▶ [EXERCISE]: In the data that follows, determine how many lines contain the word "color", and give only that number.

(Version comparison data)

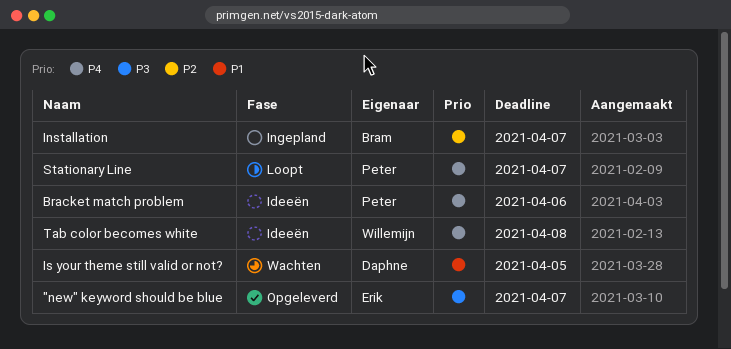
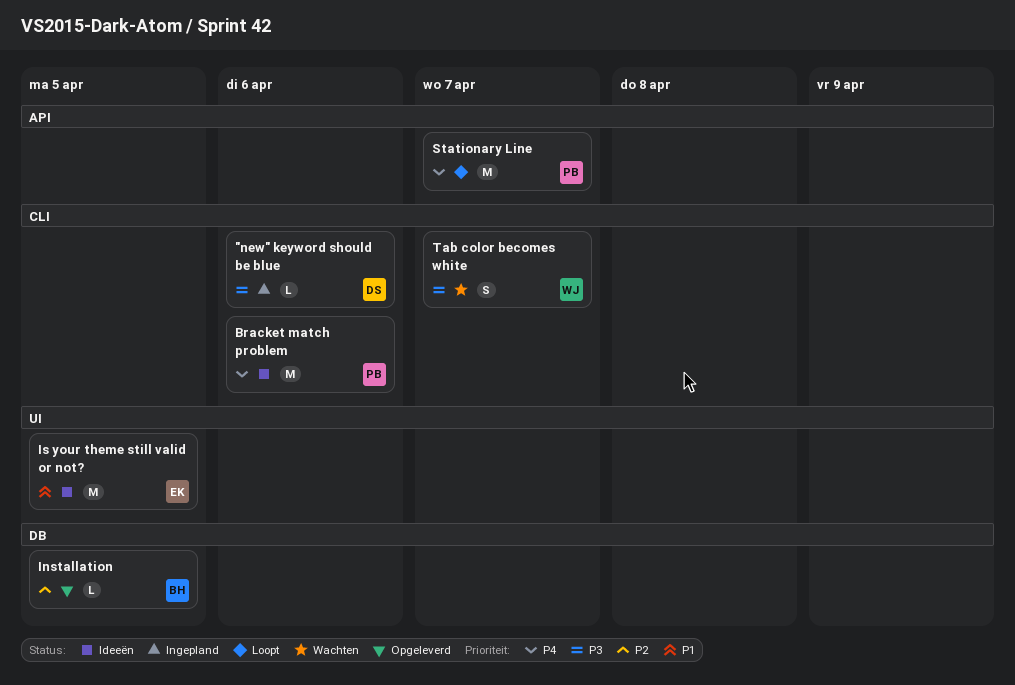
"new" keyword should be blue, status: Opgeleverd -> Ingepland
"new" keyword should be blue, owner: Erik -> Daphne
"new" keyword should be blue, due: Apr 7 -> Apr 6
Installation, status: Ingepland -> Opgeleverd
Installation, due: Apr 7 -> Apr 5
Is your theme still valid or not?, status: Wachten -> Ideeën
Is your theme still valid or not?, owner: Daphne -> Erik
Tab color becomes white, status: Ideeën -> Wachten
Tab color becomes white, priority: P4 -> P3
Tab color becomes white, due: Apr 8 -> Apr 7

▶ [RESPONSE BOX]: 3